(Provided data)
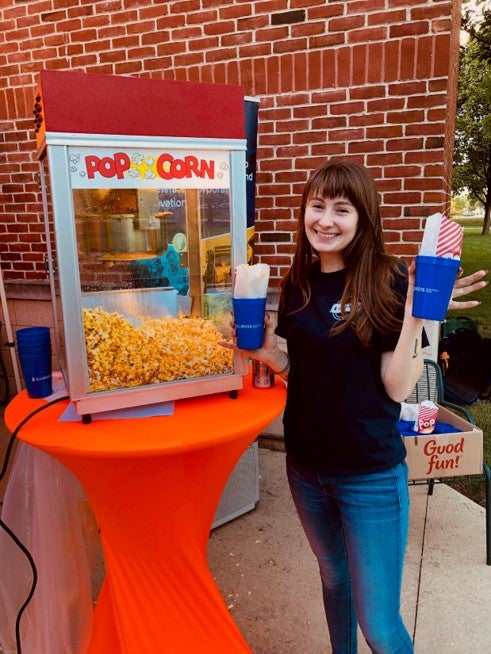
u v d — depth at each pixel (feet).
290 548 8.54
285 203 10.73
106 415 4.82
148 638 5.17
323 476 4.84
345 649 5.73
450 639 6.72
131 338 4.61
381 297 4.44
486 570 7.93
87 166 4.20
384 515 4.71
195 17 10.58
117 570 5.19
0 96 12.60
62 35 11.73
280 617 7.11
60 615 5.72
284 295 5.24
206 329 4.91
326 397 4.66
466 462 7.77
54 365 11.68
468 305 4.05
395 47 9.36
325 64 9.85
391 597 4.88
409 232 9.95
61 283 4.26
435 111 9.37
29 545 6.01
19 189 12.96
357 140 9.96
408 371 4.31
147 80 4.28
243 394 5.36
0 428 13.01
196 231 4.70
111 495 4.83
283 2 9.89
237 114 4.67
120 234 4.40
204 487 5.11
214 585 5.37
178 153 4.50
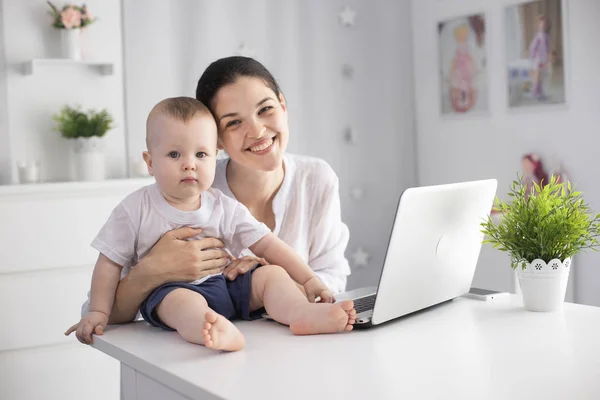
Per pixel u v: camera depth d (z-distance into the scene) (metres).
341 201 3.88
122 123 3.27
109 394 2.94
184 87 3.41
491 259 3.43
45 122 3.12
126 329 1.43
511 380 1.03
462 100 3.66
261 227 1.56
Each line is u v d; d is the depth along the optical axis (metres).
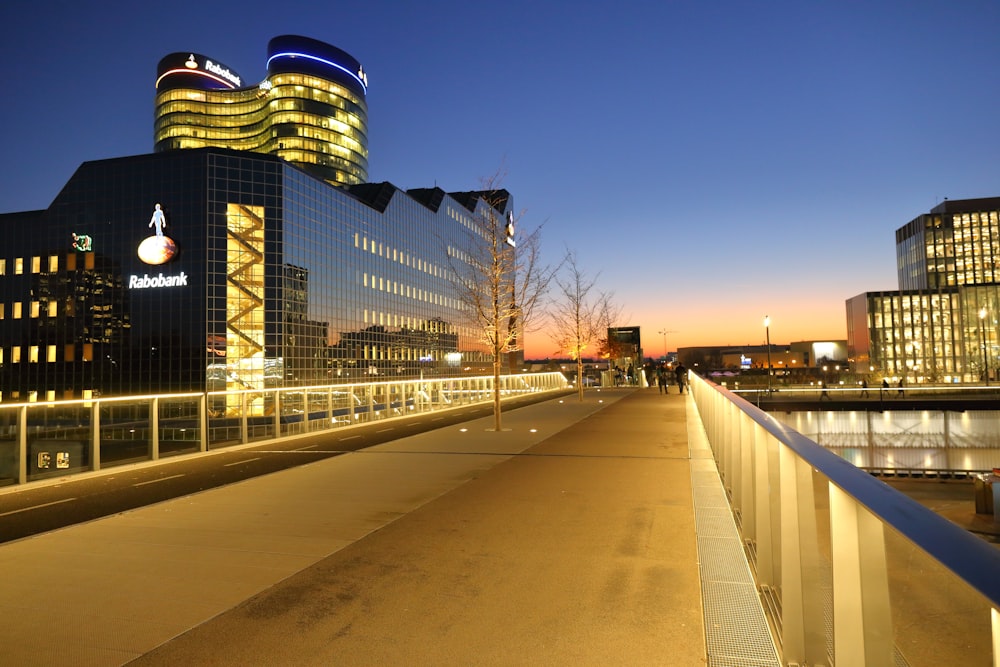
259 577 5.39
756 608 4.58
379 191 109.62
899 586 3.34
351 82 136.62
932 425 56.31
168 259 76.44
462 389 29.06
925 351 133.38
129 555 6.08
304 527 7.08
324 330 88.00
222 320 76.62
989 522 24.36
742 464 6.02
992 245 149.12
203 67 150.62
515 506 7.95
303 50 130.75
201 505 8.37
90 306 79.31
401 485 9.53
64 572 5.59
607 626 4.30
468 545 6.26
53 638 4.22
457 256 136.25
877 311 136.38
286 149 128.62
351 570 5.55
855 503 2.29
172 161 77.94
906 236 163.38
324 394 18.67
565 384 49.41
(End Provided data)
- [Task requirements]: Only one thing is required: an exact printout of the lines from the line containing "408 371 4.31" through the last line of the records, pictures excluded.

- [Answer space]:
408 371 4.31
147 80 4.28
243 394 5.36
0 428 13.01
196 231 4.70
111 495 4.83
283 2 9.89
237 114 4.67
120 234 4.40
204 487 5.11
214 585 5.37
178 153 4.50
Per pixel u v: camera depth d (z-distance into the scene) (metres).
341 201 3.88
122 123 3.27
109 394 2.94
184 87 3.41
491 259 3.43
45 122 3.12
126 329 1.43
511 380 1.03
462 100 3.66
261 227 1.56
Each line is u v d; d is the depth along the optical axis (metres).
259 577 5.39
756 608 4.58
379 191 109.62
899 586 3.34
351 82 136.62
932 425 56.31
168 259 76.44
462 389 29.06
925 351 133.38
129 555 6.08
304 527 7.08
324 330 88.00
222 320 76.62
989 522 24.36
742 464 6.02
992 245 149.12
203 67 150.62
515 506 7.95
303 50 130.75
201 505 8.37
90 306 79.31
401 485 9.53
64 572 5.59
607 626 4.30
468 545 6.26
53 638 4.22
457 256 136.25
877 311 136.38
286 149 128.62
351 570 5.55
855 503 2.29
172 161 77.94
906 236 163.38
324 394 18.67
565 384 49.41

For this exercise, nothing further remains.